Le cardinal Mastaï Ferretti était né à Sinigaglia, petit port sur l’Adriatique, qui fait partie de la délégation pontificale d’Ancône, le 13 mai 1792. Dès que son élection fut connue, son histoire fut comme son éloge dans toutes les bouches. Issu d’une des plus honorables familles de sa province, il fut élevé au collège ecclésiastique de Volterre, où il séjourna de 1803 à 1809. Se trouvant à Rome en 1815, il fit, au mois de juin de cette année, pour entrer dans le corps des gardes nobles du souverain pontife d’alors, des démarches que l’état reconnu de sa mauvaise santé (il était sujet à des attaques d’épilepsie) rendit inutiles. Se tournant alors d’un autre côté, il prit, au mois de mai 1816, l’habit ecclésiastique et s’adonna à l’étude de la théologie sous la conduite de l’abbé Graziosi, un des prêtres les plus instruits et les plus pieux de son temps. En 1818, il prêcha la mission à Sinigaglia, sa patrie, avec monsignor Odelscalchi, depuis cardinal. De retour à Rome, il demanda d’être ordonné prêtre et l’obtint, mais à la condition toutefois de ne célébrer la messe qu’en particulier et avec un assistant. Sa santé s’améliora pourtant bientôt de telle sorte qu’après avoir célébré sa première messe, le jour de Pâques 1819, il ne fut plus sujet au mal qui l’affligeait qu’à de longs intervalles. Nommé coadjuteur du canonicat de l’église de Sainte-Marie et directeur de l’hospice des enfans pauvres, il se fit remarquer dans ces fonctions par son exemplaire piété. En 1823, il quitta l’Europe et se rendit au Chili, en qualité d’auditeur, à la suite de monseigneur Muzi, vicaire apostolique, envoyé là pour régler quelques affaires du clergé, et non-seulement s’acquitta de sa charge, mais encore enseigna et propagea la foi catholique. De retour à Rome en 1825, il eut la direction de l’hospice apostolique de Saint-Michel, et s’y fit une telle réputation, qu’en 1827 Léon XII le nomma archevêque de Spolète. Grégoire XVI, en 1832, l’appela à l’évêché d’Imola ; il le fit cardinal en décembre 1840. Au mois de juin 1846, lorsqu’il devint pape sous le nom de Pie IX, il avait, comme on voit, cinquante-quatre ans, et il y en avait trente qu’il servait Dieu et les hommes dans les plus sublimes et les plus touchantes fonctions du sacerdoce, de l’apostolat et de la charité.

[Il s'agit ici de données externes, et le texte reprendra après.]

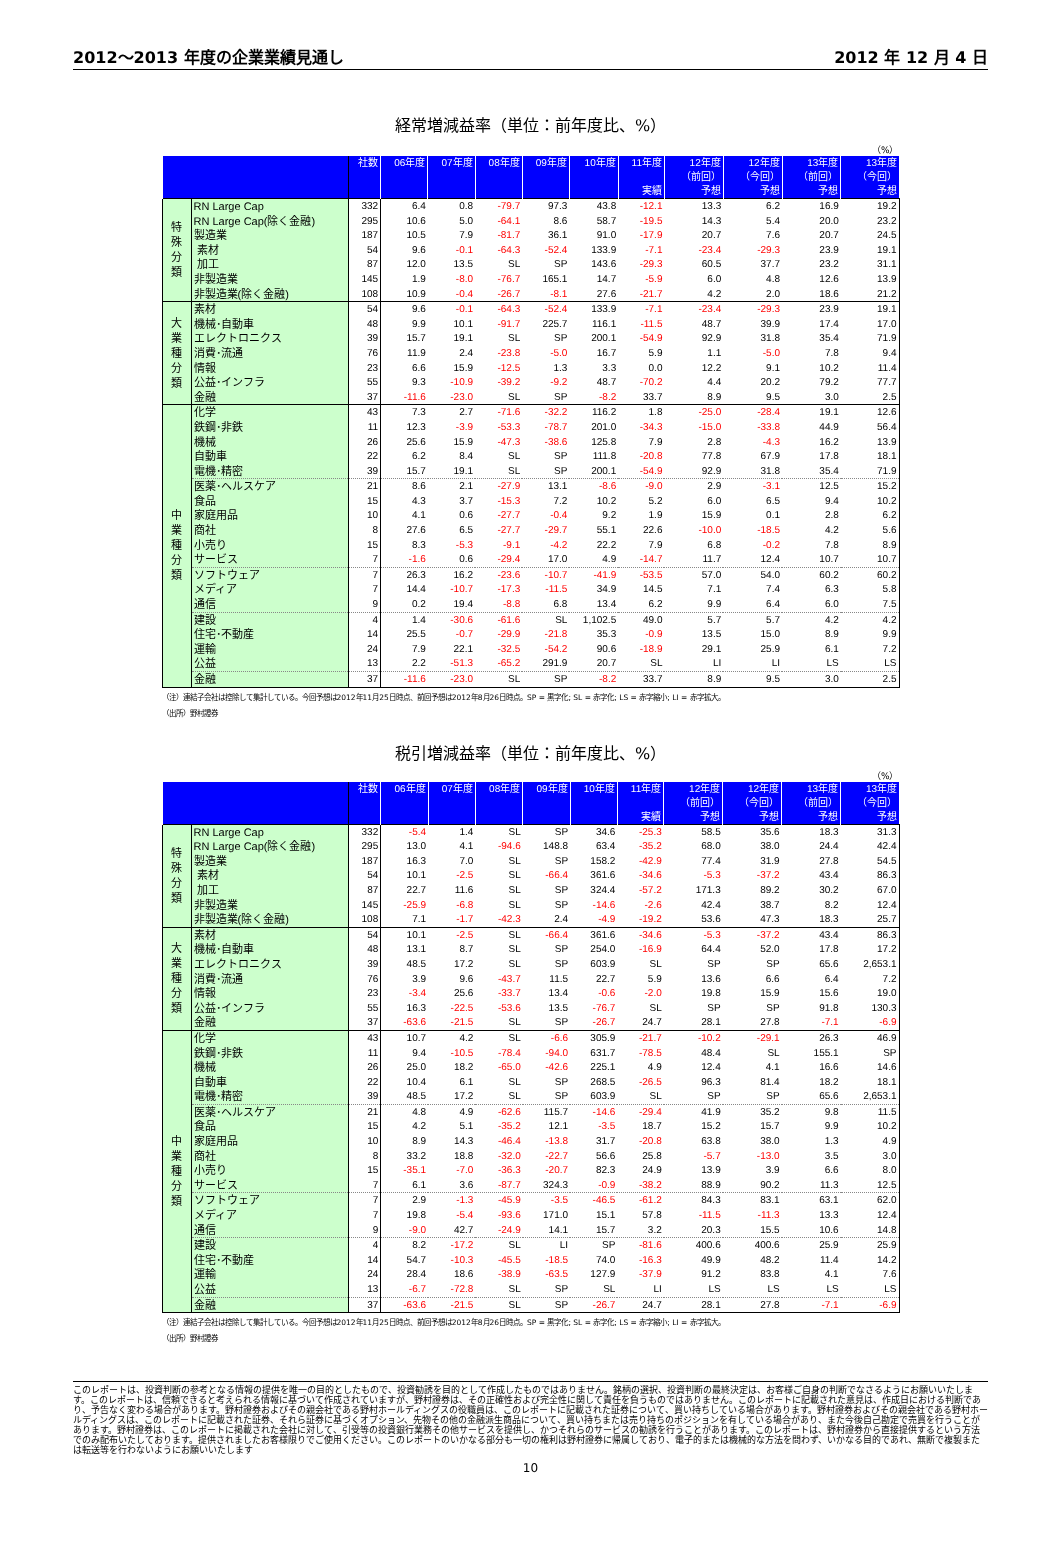2012～2013 年度の企業業績見通し 2012 年 12 月 4 日
経常増減益率（単位：前年度比、%）
（%）
| | | 社数 | 06年度 | 07年度 | 08年度 | 09年度 | 10年度 | 11年度 実績 | 12年度 （前回） 予想 | 12年度 （今回） 予想 | 13年度 （前回） 予想 | 13年度 （今回） 予想 |
| --- | --- | --- | --- | --- | --- | --- | --- | --- | --- | --- | --- | --- |
| 特 殊 分 類 | RN Large Cap | 332 | 6.4 | 0.8 | -79.7 | 97.3 | 43.8 | -12.1 | 13.3 | 6.2 | 16.9 | 19.2 |
| | RN Large Cap(除く金融) | 295 | 10.6 | 5.0 | -64.1 | 8.6 | 58.7 | -19.5 | 14.3 | 5.4 | 20.0 | 23.2 |
| | 製造業 | 187 | 10.5 | 7.9 | -81.7 | 36.1 | 91.0 | -17.9 | 20.7 | 7.6 | 20.7 | 24.5 |
| | 素材 | 54 | 9.6 | -0.1 | -64.3 | -52.4 | 133.9 | -7.1 | -23.4 | -29.3 | 23.9 | 19.1 |
| | 加工 | 87 | 12.0 | 13.5 | SL | SP | 143.6 | -29.3 | 60.5 | 37.7 | 23.2 | 31.1 |
| | 非製造業 | 145 | 1.9 | -8.0 | -76.7 | 165.1 | 14.7 | -5.9 | 6.0 | 4.8 | 12.6 | 13.9 |
| | 非製造業(除く金融) | 108 | 10.9 | -0.4 | -26.7 | -8.1 | 27.6 | -21.7 | 4.2 | 2.0 | 18.6 | 21.2 |
| 大 業 種 分 類 | 素材 | 54 | 9.6 | -0.1 | -64.3 | -52.4 | 133.9 | -7.1 | -23.4 | -29.3 | 23.9 | 19.1 |
| | 機械･自動車 | 48 | 9.9 | 10.1 | -91.7 | 225.7 | 116.1 | -11.5 | 48.7 | 39.9 | 17.4 | 17.0 |
| | エレクトロニクス | 39 | 15.7 | 19.1 | SL | SP | 200.1 | -54.9 | 92.9 | 31.8 | 35.4 | 71.9 |
| | 消費･流通 | 76 | 11.9 | 2.4 | -23.8 | -5.0 | 16.7 | 5.9 | 1.1 | -5.0 | 7.8 | 9.4 |
| | 情報 | 23 | 6.6 | 15.9 | -12.5 | 1.3 | 3.3 | 0.0 | 12.2 | 9.1 | 10.2 | 11.4 |
| | 公益･インフラ | 55 | 9.3 | -10.9 | -39.2 | -9.2 | 48.7 | -70.2 | 4.4 | 20.2 | 79.2 | 77.7 |
| | 金融 | 37 | -11.6 | -23.0 | SL | SP | -8.2 | 33.7 | 8.9 | 9.5 | 3.0 | 2.5 |
| 中 業 種 分 類 | 化学 | 43 | 7.3 | 2.7 | -71.6 | -32.2 | 116.2 | 1.8 | -25.0 | -28.4 | 19.1 | 12.6 |
| | 鉄鋼･非鉄 | 11 | 12.3 | -3.9 | -53.3 | -78.7 | 201.0 | -34.3 | -15.0 | -33.8 | 44.9 | 56.4 |
| | 機械 | 26 | 25.6 | 15.9 | -47.3 | -38.6 | 125.8 | 7.9 | 2.8 | -4.3 | 16.2 | 13.9 |
| | 自動車 | 22 | 6.2 | 8.4 | SL | SP | 111.8 | -20.8 | 77.8 | 67.9 | 17.8 | 18.1 |
| | 電機･精密 | 39 | 15.7 | 19.1 | SL | SP | 200.1 | -54.9 | 92.9 | 31.8 | 35.4 | 71.9 |
| | 医薬･ヘルスケア | 21 | 8.6 | 2.1 | -27.9 | 13.1 | -8.6 | -9.0 | 2.9 | -3.1 | 12.5 | 15.2 |
| | 食品 | 15 | 4.3 | 3.7 | -15.3 | 7.2 | 10.2 | 5.2 | 6.0 | 6.5 | 9.4 | 10.2 |
| | 家庭用品 | 10 | 4.1 | 0.6 | -27.7 | -0.4 | 9.2 | 1.9 | 15.9 | 0.1 | 2.8 | 6.2 |
| | 商社 | 8 | 27.6 | 6.5 | -27.7 | -29.7 | 55.1 | 22.6 | -10.0 | -18.5 | 4.2 | 5.6 |
| | 小売り | 15 | 8.3 | -5.3 | -9.1 | -4.2 | 22.2 | 7.9 | 6.8 | -0.2 | 7.8 | 8.9 |
| | サービス | 7 | -1.6 | 0.6 | -29.4 | 17.0 | 4.9 | -14.7 | 11.7 | 12.4 | 10.7 | 10.7 |
| | ソフトウェア | 7 | 26.3 | 16.2 | -23.6 | -10.7 | -41.9 | -53.5 | 57.0 | 54.0 | 60.2 | 60.2 |
| | メディア | 7 | 14.4 | -10.7 | -17.3 | -11.5 | 34.9 | 14.5 | 7.1 | 7.4 | 6.3 | 5.8 |
| | 通信 | 9 | 0.2 | 19.4 | -8.8 | 6.8 | 13.4 | 6.2 | 9.9 | 6.4 | 6.0 | 7.5 |
| | 建設 | 4 | 1.4 | -30.6 | -61.6 | SL | 1,102.5 | 49.0 | 5.7 | 5.7 | 4.2 | 4.2 |
| | 住宅･不動産 | 14 | 25.5 | -0.7 | -29.9 | -21.8 | 35.3 | -0.9 | 13.5 | 15.0 | 8.9 | 9.9 |
| | 運輸 | 24 | 7.9 | 22.1 | -32.5 | -54.2 | 90.6 | -18.9 | 29.1 | 25.9 | 6.1 | 7.2 |
| | 公益 | 13 | 2.2 | -51.3 | -65.2 | 291.9 | 20.7 | SL | LI | LI | LS | LS |
| | 金融 | 37 | -11.6 | -23.0 | SL | SP | -8.2 | 33.7 | 8.9 | 9.5 | 3.0 | 2.5 |
（注）連結子会社は控除して集計している。今回予想は2012年11月25日時点、前回予想は2012年8月26日時点。SP = 黒字化; SL = 赤字化; LS = 赤字縮小; LI = 赤字拡大。
（出所）野村證券
税引増減益率（単位：前年度比、%）
（%）
| | | 社数 | 06年度 | 07年度 | 08年度 | 09年度 | 10年度 | 11年度 実績 | 12年度 （前回） 予想 | 12年度 （今回） 予想 | 13年度 （前回） 予想 | 13年度 （今回） 予想 |
| --- | --- | --- | --- | --- | --- | --- | --- | --- | --- | --- | --- | --- |
| 特 殊 分 類 | RN Large Cap | 332 | -5.4 | 1.4 | SL | SP | 34.6 | -25.3 | 58.5 | 35.6 | 18.3 | 31.3 |
| | RN Large Cap(除く金融) | 295 | 13.0 | 4.1 | -94.6 | 148.8 | 63.4 | -35.2 | 68.0 | 38.0 | 24.4 | 42.4 |
| | 製造業 | 187 | 16.3 | 7.0 | SL | SP | 158.2 | -42.9 | 77.4 | 31.9 | 27.8 | 54.5 |
| | 素材 | 54 | 10.1 | -2.5 | SL | -66.4 | 361.6 | -34.6 | -5.3 | -37.2 | 43.4 | 86.3 |
| | 加工 | 87 | 22.7 | 11.6 | SL | SP | 324.4 | -57.2 | 171.3 | 89.2 | 30.2 | 67.0 |
| | 非製造業 | 145 | -25.9 | -6.8 | SL | SP | -14.6 | -2.6 | 42.4 | 38.7 | 8.2 | 12.4 |
| | 非製造業(除く金融) | 108 | 7.1 | -1.7 | -42.3 | 2.4 | -4.9 | -19.2 | 53.6 | 47.3 | 18.3 | 25.7 |
| 大 業 種 分 類 | 素材 | 54 | 10.1 | -2.5 | SL | -66.4 | 361.6 | -34.6 | -5.3 | -37.2 | 43.4 | 86.3 |
| | 機械･自動車 | 48 | 13.1 | 8.7 | SL | SP | 254.0 | -16.9 | 64.4 | 52.0 | 17.8 | 17.2 |
| | エレクトロニクス | 39 | 48.5 | 17.2 | SL | SP | 603.9 | SL | SP | SP | 65.6 | 2,653.1 |
| | 消費･流通 | 76 | 3.9 | 9.6 | -43.7 | 11.5 | 22.7 | 5.9 | 13.6 | 6.6 | 6.4 | 7.2 |
| | 情報 | 23 | -3.4 | 25.6 | -33.7 | 13.4 | -0.6 | -2.0 | 19.8 | 15.9 | 15.6 | 19.0 |
| | 公益･インフラ | 55 | 16.3 | -22.5 | -53.6 | 13.5 | -76.7 | SL | SP | SP | 91.8 | 130.3 |
| | 金融 | 37 | -63.6 | -21.5 | SL | SP | -26.7 | 24.7 | 28.1 | 27.8 | -7.1 | -6.9 |
| 中 業 種 分 類 | 化学 | 43 | 10.7 | 4.2 | SL | -6.6 | 305.9 | -21.7 | -10.2 | -29.1 | 26.3 | 46.9 |
| | 鉄鋼･非鉄 | 11 | 9.4 | -10.5 | -78.4 | -94.0 | 631.7 | -78.5 | 48.4 | SL | 155.1 | SP |
| | 機械 | 26 | 25.0 | 18.2 | -65.0 | -42.6 | 225.1 | 4.9 | 12.4 | 4.1 | 16.6 | 14.6 |
| | 自動車 | 22 | 10.4 | 6.1 | SL | SP | 268.5 | -26.5 | 96.3 | 81.4 | 18.2 | 18.1 |
| | 電機･精密 | 39 | 48.5 | 17.2 | SL | SP | 603.9 | SL | SP | SP | 65.6 | 2,653.1 |
| | 医薬･ヘルスケア | 21 | 4.8 | 4.9 | -62.6 | 115.7 | -14.6 | -29.4 | 41.9 | 35.2 | 9.8 | 11.5 |
| | 食品 | 15 | 4.2 | 5.1 | -35.2 | 12.1 | -3.5 | 18.7 | 15.2 | 15.7 | 9.9 | 10.2 |
| | 家庭用品 | 10 | 8.9 | 14.3 | -46.4 | -13.8 | 31.7 | -20.8 | 63.8 | 38.0 | 1.3 | 4.9 |
| | 商社 | 8 | 33.2 | 18.8 | -32.0 | -22.7 | 56.6 | 25.8 | -5.7 | -13.0 | 3.5 | 3.0 |
| | 小売り | 15 | -35.1 | -7.0 | -36.3 | -20.7 | 82.3 | 24.9 | 13.9 | 3.9 | 6.6 | 8.0 |
| | サービス | 7 | 6.1 | 3.6 | -87.7 | 324.3 | -0.9 | -38.2 | 88.9 | 90.2 | 11.3 | 12.5 |
| | ソフトウェア | 7 | 2.9 | -1.3 | -45.9 | -3.5 | -46.5 | -61.2 | 84.3 | 83.1 | 63.1 | 62.0 |
| | メディア | 7 | 19.8 | -5.4 | -93.6 | 171.0 | 15.1 | 57.8 | -11.5 | -11.3 | 13.3 | 12.4 |
| | 通信 | 9 | -9.0 | 42.7 | -24.9 | 14.1 | 15.7 | 3.2 | 20.3 | 15.5 | 10.6 | 14.8 |
| | 建設 | 4 | 8.2 | -17.2 | SL | LI | SP | -81.6 | 400.6 | 400.6 | 25.9 | 25.9 |
| | 住宅･不動産 | 14 | 54.7 | -10.3 | -45.5 | -18.5 | 74.0 | -16.3 | 49.9 | 48.2 | 11.4 | 14.2 |
| | 運輸 | 24 | 28.4 | 18.6 | -38.9 | -63.5 | 127.9 | -37.9 | 91.2 | 83.8 | 4.1 | 7.6 |
| | 公益 | 13 | -6.7 | -72.8 | SL | SP | SL | LI | LS | LS | LS | LS |
| | 金融 | 37 | -63.6 | -21.5 | SL | SP | -26.7 | 24.7 | 28.1 | 27.8 | -7.1 | -6.9 |
（注）連結子会社は控除して集計している。今回予想は2012年11月25日時点、前回予想は2012年8月26日時点。SP = 黒字化; SL = 赤字化; LS = 赤字縮小; LI = 赤字拡大。
（出所）野村證券
このレポートは、投資判断の参考となる情報の提供を唯一の目的としたもので、投資勧誘を目的として作成したものではありません。銘柄の選択、投資判断の最終決定は、お客様ご自身の判断でなさるようにお願いいたします。このレポートは、信頼できると考えられる情報に基づいて作成されていますが、野村證券は、その正確性および完全性に関して責任を負うものではありません。このレポートに記載された意見は、作成日における判断であり、予告なく変わる場合があります。野村證券およびその親会社である野村ホールディングスの役職員は、このレポートに記載された証券について、買い持ちしている場合があります。野村證券およびその親会社である野村ホールディングスは、このレポートに記載された証券、それら証券に基づくオプション、先物その他の金融派生商品について、買い持ちまたは売り持ちのポジションを有している場合があり、また今後自己勘定で売買を行うことがあります。野村證券は、このレポートに掲載された会社に対して、引受等の投資銀行業務その他サービスを提供し、かつそれらのサービスの勧誘を行うことがあります。このレポートは、野村證券から直接提供するという方法でのみ配布いたしております。提供されましたお客様限りでご使用ください。このレポートのいかなる部分も一切の権利は野村證券に帰属しており、電子的または機械的な方法を問わず、いかなる目的であれ、無断で複製または転送等を行わないようにお願いいたします
10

Cette vie de sacrifices était connue de toute la population des États Romains. Toute la population savait ou pressentait que le nouveau pontife n’avait pas vu sans douleur les longues souffrances de son pays. Sa clémence était, après sa piété, la plus publique de ses vertus. L’enthousiasme qui saluait en lui, avant même qu’il eût ouvert la bouche, le régénérateur des États de l’Église n’était donc ni prématuré ni illusoire.